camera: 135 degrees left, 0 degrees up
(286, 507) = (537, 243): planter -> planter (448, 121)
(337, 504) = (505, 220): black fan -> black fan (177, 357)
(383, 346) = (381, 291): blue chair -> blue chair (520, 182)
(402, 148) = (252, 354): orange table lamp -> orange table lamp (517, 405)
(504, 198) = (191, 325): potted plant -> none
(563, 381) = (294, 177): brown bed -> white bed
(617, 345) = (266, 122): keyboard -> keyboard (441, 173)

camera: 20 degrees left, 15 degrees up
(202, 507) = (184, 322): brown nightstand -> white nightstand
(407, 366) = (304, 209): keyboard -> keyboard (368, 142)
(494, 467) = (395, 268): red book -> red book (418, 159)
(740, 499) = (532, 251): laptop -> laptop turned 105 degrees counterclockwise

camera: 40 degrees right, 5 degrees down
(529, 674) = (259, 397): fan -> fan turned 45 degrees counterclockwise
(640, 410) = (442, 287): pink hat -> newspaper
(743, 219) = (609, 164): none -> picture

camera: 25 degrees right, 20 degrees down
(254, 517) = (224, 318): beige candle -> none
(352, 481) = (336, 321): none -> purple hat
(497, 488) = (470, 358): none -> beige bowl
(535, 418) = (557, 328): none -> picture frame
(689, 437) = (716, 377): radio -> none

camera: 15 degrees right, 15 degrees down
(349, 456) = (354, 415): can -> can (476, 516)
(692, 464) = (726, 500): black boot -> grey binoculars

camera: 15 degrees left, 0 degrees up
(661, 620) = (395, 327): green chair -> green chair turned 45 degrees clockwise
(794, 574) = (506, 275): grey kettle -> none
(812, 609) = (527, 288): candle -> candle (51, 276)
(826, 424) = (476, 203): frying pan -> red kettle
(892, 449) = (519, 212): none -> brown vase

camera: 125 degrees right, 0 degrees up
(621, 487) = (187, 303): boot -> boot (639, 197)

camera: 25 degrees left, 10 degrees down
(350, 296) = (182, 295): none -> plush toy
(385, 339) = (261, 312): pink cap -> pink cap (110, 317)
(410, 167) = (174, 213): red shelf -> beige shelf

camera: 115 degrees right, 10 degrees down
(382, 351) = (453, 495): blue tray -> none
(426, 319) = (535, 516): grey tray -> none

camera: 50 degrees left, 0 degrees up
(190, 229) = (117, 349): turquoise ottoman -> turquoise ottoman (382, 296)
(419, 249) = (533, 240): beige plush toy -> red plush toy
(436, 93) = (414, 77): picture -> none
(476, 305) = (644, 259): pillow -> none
——————
Problem details =>
Pull out all lines from the listing that contain the string "left".

Finished exercise =>
camera: 135 degrees left, 0 degrees up
camera: 20 degrees left, 15 degrees up
camera: 15 degrees left, 0 degrees up
camera: 25 degrees left, 10 degrees down
camera: 50 degrees left, 0 degrees up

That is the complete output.